Jacques FILHOL, 87 ans, demeurant dans sa famille à Névian, est sans doute le dernier Français à percevoir par hérédité (de père en fils ainé uniquement) une forme de solde allouée aux anciens combattants méritants des campagnes napoléoniennes. D’un montant de 5.71 franc-or annuels (une fortune à l’époque !), alloué par l’Etat, ce pécule né d’un décret datant du mois de mai 1804, a traversé le temps pour s’éteindre un jour avec ce descendant de grognard, célibataire sans enfants.

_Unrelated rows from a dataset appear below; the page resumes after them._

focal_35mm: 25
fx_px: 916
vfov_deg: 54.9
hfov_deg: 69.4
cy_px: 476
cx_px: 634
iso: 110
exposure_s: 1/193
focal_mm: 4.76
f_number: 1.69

Tout a débuté sur le champ de bataille de Iéna, le 14 octobre 1806, Napoléon, empereur des Français, auréolé de la gloire d’Austerlitz livre, face à la redoutable armée prussienne, une bataille sans merci. Les pertes françaises sont lourdes, les grognards tombent par milliers.
Mais l’ennemi, lignes de communication coupées, est en déroute. Par les curieux hasards de l’histoire, l’Empereur croise en ce jour de victoire, parmi les blessés, le chemin de Pierre FILHOL, un canonnier du 4e régiment d’artillerie, né à Montréal. Le pauvre garçon git à côté d’un canon, la jambe arrachée par un éclat d’obus.

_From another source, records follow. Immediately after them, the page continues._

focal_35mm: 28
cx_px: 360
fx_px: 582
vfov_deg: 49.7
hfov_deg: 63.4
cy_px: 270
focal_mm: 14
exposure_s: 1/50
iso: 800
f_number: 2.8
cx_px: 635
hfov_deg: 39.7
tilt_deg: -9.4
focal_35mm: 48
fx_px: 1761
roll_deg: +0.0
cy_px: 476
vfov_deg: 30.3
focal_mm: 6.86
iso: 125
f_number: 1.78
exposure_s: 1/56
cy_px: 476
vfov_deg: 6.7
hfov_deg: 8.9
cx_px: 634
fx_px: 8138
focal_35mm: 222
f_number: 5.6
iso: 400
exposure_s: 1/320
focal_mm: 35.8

« Soldat, que fais-tu ? » demande ému, Napoléon. « Je veille à mon poste » répond le jeune Audois. « Je me souviendrai de toi » murmura alors l’Empereur après avoir noté son nom.

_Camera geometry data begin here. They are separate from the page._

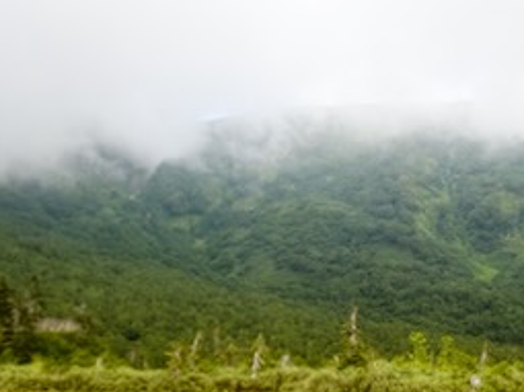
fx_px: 711
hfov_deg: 38.8
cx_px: 425
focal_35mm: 47
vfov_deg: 30.6
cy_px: 265
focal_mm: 4.5
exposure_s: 1/400
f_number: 2.8
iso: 100
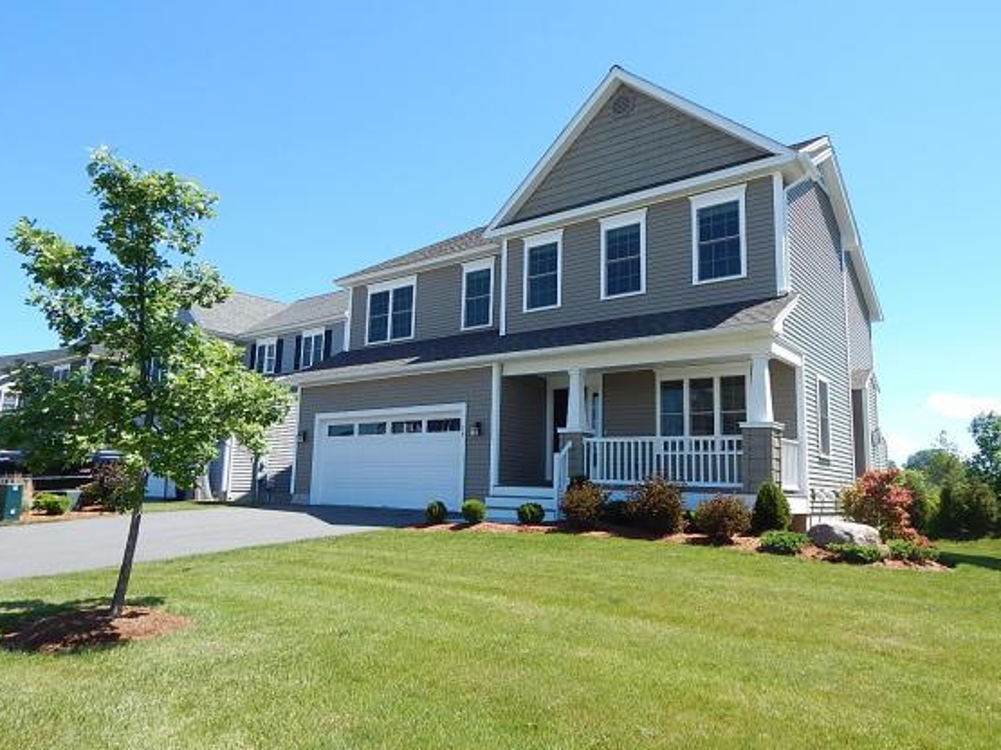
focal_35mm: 23
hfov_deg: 73.9
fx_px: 665
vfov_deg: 58.9
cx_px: 498
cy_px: 378
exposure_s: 1/1000
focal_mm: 4
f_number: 3
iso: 125
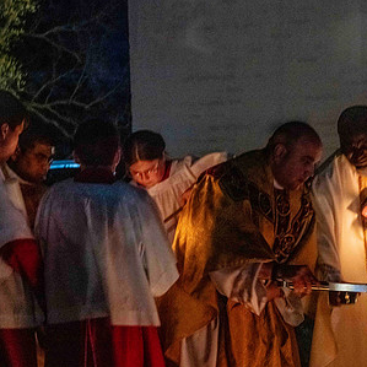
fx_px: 1187
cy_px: 225
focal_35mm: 99
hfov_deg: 17.4
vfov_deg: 17.5
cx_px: 297
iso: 8000
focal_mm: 60
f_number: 6.3
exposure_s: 1/40
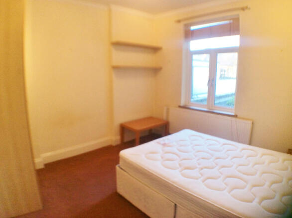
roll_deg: +0.3
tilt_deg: -11.2
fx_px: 269
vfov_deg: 44.0
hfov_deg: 56.9
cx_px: 146
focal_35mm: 32
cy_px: 109
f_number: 2.4
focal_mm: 3.3
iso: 40
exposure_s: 1/24
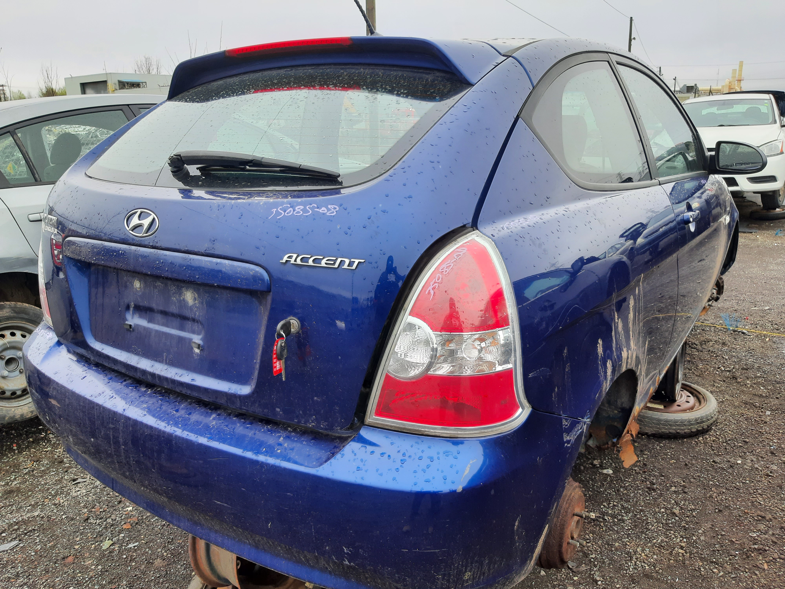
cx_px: 392
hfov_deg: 67.3
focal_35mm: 26
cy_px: 294
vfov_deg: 53.1
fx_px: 590
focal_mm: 3.92
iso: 40
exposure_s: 1/230
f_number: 1.7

Napoléon tiendra parole en récompensant Pierre FILHOL du rare titre de Majorat de France (l’ancêtre de l’actuelle Légion d’Honneur) pour acte de bravoure sur le champ de bataille. Ce titre honorifique est accompagné du solde-or annuel, d’une splendide baïonnette et d’un verre marqué de la lettre « N » tiré de la collection personnelle de l’Empereur.